It may at first seem a contradiction to say that the thought of Mrs. Arnot gave him a drearier sense of isolation than the memory of all else. In her goodness she seemed to belong to a totally different world from himself and people in general. He had nothing in common with her. She seemed to come to him almost literally as an angel of mercy, and from an infinite distance, and her visits must, of necessity, be like those of the angels, few and far between, and, in view of his character, must soon cease. He shrank from her purity and nobility even while drawn toward her by her sympathy. He instinctively felt that in all her deep commiseration of him she could not for a moment tolerate the debasing evil of his nature, and that this evil, retained, would speedily and inevitably separate them forever. Could he be rid of it? He did not know. He could not then see how. In his weakness and despondency it seemed inwrought with every fibre of his being, and an essential part of himself.
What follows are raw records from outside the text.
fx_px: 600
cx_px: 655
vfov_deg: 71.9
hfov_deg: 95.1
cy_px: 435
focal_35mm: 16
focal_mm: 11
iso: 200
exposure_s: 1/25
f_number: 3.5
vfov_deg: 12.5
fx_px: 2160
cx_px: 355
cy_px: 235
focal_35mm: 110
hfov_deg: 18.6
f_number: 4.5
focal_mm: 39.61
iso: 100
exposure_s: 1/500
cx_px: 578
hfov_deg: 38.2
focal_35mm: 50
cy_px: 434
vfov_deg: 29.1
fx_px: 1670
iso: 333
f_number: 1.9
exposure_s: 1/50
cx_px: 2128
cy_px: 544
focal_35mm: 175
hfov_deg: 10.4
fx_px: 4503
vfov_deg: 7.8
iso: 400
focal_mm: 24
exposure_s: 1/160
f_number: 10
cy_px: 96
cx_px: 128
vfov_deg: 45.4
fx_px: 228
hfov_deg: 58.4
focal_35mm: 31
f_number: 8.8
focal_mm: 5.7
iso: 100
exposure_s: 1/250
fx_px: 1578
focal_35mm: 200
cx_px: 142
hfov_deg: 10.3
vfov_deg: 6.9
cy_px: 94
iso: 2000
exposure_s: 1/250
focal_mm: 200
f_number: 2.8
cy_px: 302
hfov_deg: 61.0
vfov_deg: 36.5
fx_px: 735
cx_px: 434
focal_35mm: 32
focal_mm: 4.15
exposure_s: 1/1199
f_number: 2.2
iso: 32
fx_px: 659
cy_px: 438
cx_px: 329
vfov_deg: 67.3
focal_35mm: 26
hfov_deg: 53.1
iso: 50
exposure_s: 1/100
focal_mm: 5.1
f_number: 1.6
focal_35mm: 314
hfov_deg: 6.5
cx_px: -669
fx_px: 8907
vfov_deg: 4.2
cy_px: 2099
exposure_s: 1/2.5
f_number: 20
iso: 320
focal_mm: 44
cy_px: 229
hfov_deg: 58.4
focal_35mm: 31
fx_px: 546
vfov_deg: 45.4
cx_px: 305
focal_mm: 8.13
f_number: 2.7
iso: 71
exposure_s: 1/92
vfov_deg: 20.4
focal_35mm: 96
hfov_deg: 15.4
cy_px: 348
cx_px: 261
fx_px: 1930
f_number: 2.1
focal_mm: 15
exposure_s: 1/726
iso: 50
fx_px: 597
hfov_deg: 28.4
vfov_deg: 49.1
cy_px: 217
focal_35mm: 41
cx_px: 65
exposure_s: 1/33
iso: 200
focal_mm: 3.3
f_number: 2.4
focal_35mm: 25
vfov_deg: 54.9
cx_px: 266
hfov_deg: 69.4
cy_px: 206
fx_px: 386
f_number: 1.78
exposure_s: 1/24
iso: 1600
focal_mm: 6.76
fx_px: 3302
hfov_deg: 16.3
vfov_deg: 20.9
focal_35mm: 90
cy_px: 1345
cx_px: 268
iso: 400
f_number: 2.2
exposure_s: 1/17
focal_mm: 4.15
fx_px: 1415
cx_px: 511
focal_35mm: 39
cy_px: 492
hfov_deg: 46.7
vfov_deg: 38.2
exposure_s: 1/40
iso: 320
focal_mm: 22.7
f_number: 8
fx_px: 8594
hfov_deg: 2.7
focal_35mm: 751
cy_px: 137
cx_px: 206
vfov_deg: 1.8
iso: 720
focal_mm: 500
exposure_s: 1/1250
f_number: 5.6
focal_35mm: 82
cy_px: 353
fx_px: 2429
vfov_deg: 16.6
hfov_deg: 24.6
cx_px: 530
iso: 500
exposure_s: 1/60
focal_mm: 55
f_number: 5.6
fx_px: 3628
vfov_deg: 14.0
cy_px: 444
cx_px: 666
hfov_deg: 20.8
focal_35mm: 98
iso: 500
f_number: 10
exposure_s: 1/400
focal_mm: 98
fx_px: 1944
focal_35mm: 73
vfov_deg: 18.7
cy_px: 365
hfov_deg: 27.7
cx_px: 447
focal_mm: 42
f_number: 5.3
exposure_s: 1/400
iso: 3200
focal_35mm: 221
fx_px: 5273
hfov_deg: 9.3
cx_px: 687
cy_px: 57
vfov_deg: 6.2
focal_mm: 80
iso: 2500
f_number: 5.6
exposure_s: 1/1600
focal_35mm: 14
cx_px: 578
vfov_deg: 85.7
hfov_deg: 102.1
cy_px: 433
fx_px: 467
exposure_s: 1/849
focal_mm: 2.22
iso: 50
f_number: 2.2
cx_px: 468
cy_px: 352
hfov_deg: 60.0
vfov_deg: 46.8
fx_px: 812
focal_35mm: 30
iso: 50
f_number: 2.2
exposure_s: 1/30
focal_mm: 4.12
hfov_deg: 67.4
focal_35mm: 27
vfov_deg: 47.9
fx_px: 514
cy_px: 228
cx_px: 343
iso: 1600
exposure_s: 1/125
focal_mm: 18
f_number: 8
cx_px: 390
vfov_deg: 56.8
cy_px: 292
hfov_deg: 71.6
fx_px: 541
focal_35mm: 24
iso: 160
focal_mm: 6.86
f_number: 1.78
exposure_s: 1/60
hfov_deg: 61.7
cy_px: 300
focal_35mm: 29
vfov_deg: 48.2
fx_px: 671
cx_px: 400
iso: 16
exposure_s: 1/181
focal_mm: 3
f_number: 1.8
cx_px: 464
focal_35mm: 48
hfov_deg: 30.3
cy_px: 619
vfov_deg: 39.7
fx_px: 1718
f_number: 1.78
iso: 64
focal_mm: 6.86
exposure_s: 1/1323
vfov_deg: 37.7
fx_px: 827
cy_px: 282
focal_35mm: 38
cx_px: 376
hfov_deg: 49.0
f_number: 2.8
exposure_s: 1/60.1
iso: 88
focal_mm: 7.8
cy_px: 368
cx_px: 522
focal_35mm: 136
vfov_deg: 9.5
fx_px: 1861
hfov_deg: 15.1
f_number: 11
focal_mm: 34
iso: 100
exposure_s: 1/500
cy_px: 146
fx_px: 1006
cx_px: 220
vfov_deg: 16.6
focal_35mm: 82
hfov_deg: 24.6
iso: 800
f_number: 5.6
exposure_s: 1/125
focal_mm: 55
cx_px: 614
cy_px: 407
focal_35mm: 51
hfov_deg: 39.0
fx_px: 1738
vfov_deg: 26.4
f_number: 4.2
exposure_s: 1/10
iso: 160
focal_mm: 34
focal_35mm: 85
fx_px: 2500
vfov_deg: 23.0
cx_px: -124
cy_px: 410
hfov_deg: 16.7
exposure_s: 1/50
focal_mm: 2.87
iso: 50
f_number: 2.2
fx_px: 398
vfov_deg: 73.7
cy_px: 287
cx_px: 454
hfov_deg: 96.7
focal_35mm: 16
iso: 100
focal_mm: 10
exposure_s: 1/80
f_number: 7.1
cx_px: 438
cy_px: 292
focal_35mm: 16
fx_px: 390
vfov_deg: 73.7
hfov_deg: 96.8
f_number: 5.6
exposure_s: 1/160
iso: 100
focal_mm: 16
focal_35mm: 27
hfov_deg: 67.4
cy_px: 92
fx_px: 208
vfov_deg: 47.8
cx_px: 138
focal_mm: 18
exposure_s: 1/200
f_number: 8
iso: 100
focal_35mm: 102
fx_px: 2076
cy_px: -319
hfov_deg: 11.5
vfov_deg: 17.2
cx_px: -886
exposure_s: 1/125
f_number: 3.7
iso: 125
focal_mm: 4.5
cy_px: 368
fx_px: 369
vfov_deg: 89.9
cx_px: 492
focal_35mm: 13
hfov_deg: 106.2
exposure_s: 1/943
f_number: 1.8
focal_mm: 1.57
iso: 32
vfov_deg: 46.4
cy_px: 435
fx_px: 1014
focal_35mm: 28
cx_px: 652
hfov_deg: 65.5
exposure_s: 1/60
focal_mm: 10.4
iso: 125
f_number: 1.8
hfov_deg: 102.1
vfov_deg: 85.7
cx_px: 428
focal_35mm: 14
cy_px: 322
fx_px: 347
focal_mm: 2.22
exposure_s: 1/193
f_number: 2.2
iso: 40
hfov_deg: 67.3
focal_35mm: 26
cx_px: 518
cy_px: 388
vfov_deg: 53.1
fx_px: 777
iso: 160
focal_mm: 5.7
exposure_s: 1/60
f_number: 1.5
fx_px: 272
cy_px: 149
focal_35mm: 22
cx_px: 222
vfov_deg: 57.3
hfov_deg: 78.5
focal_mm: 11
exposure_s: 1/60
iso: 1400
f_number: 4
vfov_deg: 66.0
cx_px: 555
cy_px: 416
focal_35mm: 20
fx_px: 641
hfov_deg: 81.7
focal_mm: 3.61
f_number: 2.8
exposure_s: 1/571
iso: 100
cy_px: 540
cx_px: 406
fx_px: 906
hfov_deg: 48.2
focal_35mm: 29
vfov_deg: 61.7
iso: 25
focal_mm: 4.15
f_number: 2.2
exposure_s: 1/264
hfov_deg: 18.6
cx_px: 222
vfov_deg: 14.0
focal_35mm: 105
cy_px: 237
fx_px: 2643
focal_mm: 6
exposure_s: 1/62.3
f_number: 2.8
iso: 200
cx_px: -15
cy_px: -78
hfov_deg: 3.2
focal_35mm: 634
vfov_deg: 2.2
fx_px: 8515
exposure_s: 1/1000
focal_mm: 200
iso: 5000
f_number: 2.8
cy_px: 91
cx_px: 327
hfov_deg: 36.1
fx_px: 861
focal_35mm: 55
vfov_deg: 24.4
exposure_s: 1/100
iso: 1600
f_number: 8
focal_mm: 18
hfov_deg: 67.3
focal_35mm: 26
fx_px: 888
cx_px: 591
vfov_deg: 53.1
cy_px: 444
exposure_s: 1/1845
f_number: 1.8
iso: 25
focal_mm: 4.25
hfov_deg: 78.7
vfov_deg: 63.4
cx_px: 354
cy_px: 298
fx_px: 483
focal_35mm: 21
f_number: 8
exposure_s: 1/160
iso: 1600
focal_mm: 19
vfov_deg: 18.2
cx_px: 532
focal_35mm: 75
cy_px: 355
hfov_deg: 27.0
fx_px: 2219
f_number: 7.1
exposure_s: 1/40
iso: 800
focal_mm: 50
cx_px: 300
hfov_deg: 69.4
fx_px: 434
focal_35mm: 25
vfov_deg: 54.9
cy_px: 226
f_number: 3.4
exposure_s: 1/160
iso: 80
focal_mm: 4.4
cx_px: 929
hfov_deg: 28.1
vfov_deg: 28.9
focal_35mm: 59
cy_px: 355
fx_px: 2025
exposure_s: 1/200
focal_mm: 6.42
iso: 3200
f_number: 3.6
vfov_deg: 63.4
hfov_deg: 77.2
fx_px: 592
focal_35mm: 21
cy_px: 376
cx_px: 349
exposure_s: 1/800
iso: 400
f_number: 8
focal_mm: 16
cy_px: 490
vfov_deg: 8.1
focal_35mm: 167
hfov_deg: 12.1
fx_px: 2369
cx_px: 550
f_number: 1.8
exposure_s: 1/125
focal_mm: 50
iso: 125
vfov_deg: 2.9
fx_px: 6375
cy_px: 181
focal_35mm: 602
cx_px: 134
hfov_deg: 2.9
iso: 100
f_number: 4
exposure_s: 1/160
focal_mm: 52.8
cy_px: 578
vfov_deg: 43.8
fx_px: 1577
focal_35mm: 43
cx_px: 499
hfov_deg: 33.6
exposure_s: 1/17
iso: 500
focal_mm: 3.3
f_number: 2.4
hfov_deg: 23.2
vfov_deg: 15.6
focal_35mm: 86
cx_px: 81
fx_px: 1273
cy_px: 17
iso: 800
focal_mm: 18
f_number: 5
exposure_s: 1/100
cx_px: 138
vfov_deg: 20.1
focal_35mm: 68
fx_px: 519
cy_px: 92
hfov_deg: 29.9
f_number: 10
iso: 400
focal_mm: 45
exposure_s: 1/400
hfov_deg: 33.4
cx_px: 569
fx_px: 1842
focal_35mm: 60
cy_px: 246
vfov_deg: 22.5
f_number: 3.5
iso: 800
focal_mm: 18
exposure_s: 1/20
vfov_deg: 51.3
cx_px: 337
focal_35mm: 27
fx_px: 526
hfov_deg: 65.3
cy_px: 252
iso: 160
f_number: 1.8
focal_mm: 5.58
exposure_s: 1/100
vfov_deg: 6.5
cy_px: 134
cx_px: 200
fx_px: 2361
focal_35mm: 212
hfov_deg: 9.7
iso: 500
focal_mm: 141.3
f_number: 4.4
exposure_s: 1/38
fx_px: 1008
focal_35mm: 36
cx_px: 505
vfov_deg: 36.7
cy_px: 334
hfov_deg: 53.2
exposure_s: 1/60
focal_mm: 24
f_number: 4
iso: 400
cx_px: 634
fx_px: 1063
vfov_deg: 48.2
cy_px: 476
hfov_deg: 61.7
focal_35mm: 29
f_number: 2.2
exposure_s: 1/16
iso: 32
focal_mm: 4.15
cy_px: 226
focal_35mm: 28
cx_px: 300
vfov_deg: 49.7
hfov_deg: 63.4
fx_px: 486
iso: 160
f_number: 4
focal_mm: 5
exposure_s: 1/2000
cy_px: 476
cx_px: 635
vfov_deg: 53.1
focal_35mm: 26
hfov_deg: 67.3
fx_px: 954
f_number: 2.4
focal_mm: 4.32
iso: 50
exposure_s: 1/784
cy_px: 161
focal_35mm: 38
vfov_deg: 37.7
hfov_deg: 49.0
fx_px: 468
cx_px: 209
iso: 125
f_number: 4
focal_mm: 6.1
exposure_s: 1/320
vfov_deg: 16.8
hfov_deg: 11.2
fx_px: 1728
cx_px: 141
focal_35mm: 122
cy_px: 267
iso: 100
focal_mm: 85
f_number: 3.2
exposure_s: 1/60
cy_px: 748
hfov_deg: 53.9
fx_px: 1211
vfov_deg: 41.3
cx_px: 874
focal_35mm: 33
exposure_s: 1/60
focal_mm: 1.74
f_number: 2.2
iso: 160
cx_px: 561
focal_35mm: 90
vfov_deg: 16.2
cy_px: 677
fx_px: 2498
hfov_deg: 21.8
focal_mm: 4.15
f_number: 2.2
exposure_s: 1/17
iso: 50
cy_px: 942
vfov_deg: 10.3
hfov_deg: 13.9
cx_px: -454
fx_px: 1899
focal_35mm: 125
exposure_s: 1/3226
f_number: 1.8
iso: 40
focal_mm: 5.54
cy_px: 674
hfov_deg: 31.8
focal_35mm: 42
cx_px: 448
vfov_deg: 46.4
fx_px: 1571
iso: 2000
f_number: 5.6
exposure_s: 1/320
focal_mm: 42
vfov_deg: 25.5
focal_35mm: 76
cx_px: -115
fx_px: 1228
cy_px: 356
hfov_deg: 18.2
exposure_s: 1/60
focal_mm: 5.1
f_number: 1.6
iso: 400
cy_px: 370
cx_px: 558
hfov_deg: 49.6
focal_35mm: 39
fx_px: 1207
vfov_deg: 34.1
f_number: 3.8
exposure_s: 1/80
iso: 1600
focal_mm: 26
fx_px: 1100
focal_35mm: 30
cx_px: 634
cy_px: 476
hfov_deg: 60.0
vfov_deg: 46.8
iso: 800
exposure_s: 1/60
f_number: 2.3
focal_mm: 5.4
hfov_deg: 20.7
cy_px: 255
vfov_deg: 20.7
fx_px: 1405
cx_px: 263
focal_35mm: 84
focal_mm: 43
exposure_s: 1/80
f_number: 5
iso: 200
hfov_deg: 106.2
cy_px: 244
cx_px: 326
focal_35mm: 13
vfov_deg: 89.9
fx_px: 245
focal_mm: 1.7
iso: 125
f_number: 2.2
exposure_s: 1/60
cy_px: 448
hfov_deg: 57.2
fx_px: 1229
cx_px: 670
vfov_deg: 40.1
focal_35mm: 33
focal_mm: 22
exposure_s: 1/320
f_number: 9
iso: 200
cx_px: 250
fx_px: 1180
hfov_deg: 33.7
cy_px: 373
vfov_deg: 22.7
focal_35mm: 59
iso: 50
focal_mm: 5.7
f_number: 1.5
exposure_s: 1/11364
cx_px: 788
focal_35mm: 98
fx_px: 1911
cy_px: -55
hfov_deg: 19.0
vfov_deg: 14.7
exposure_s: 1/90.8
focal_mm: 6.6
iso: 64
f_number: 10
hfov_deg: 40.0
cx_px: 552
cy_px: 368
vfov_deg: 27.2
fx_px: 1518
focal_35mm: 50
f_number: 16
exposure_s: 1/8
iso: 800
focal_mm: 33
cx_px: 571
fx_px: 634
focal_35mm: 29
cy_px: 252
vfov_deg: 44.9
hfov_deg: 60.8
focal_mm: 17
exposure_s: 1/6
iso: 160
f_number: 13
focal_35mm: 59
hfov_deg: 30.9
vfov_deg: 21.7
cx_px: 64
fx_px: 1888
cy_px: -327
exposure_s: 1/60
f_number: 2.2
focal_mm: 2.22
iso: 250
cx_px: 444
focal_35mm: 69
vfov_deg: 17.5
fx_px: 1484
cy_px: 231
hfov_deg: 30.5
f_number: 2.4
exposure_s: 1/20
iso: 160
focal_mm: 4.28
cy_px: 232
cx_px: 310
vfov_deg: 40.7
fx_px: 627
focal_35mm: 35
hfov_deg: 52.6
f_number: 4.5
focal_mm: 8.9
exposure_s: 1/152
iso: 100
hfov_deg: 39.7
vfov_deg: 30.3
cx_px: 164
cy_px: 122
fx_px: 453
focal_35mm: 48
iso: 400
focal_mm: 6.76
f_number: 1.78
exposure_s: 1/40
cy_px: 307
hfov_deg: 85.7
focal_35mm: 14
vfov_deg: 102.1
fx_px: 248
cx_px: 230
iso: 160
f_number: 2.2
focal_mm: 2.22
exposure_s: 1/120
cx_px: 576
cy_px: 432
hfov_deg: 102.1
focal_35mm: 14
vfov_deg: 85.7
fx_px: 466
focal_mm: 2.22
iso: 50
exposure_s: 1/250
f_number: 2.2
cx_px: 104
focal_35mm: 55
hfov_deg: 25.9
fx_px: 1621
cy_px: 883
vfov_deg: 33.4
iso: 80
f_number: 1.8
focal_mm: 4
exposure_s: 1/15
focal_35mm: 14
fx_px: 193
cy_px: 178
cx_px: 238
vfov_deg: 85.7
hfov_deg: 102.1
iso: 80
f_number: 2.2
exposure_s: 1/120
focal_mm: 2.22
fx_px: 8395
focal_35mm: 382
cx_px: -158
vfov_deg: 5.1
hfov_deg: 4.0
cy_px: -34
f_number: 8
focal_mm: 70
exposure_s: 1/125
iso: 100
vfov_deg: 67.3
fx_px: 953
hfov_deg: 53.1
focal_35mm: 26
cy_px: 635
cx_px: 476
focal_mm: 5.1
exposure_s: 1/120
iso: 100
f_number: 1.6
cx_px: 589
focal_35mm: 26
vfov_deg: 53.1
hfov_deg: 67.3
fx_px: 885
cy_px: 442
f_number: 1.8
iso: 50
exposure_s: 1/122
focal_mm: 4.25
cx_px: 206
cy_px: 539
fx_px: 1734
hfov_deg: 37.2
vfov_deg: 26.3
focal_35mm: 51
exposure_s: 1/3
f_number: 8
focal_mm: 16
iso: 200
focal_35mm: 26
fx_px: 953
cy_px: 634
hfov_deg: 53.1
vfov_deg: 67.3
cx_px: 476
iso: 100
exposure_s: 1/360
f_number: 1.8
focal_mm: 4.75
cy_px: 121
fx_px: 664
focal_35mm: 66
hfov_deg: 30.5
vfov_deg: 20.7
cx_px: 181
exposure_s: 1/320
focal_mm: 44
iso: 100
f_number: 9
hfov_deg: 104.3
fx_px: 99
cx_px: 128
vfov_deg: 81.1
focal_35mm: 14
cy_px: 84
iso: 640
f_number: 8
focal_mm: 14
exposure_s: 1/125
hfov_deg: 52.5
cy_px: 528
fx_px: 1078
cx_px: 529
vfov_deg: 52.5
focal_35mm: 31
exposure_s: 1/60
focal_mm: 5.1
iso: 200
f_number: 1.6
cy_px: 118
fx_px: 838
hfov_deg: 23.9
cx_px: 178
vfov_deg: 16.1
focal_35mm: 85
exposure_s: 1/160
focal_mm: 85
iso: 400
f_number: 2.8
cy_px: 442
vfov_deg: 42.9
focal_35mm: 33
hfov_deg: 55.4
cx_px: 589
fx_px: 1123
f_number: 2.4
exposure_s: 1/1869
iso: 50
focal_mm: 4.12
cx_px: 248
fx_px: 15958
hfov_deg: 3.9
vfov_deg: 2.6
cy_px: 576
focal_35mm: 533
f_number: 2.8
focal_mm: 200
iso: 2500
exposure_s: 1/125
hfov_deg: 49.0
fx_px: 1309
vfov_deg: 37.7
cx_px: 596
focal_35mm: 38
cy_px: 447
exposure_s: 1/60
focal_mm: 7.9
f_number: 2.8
As for Laura, she was like a bright star that had set, and was no longer above his dim horizon.
As he felt himself thus losing his hold on the companionship and remembrance of others, he was thrown back upon himself, and this led him to feel with a sort of dreary foreboding that it would be a horrible thing thus to be chained forever to a self toward which the higher faculties of his soul must ever cherish only hatred and loathing. Even now he hated himself--nay, more, he was enraged with himself--in view of the folly of which he had been capable. What could be worse than the endless companionship of the base nature which had already dragged him down so low?
As the hours passed, the weight upon his heart grew heavier, and the chill of dread more unendurable. He saw his character as another might see it. He saw a nature to which, from infancy, a wrong bias had been given, made selfish by indulgence, imperious and strong only in carrying out impulses and in gratifying base passions, but weak as water in resisting evil and thwarting its vile inclinations. The pride and hope that had sustained him in what he regarded as the great effort of his life were gone, and he felt neither strength nor courage to attempt anything further. He saw himself helpless and prostrate before his fate, and yet that fate was so terrible that he shrank from it with increasing dread.
What could he do? Was it possible to do anything? Had he not lost his footing? If a man is caught in the rapids, up to a certain point his struggle against the tide is full of hope, but beyond that point no effort can avail. Had he not been swept so far down toward the final plunge that grim despair were better than frantic but vain effort?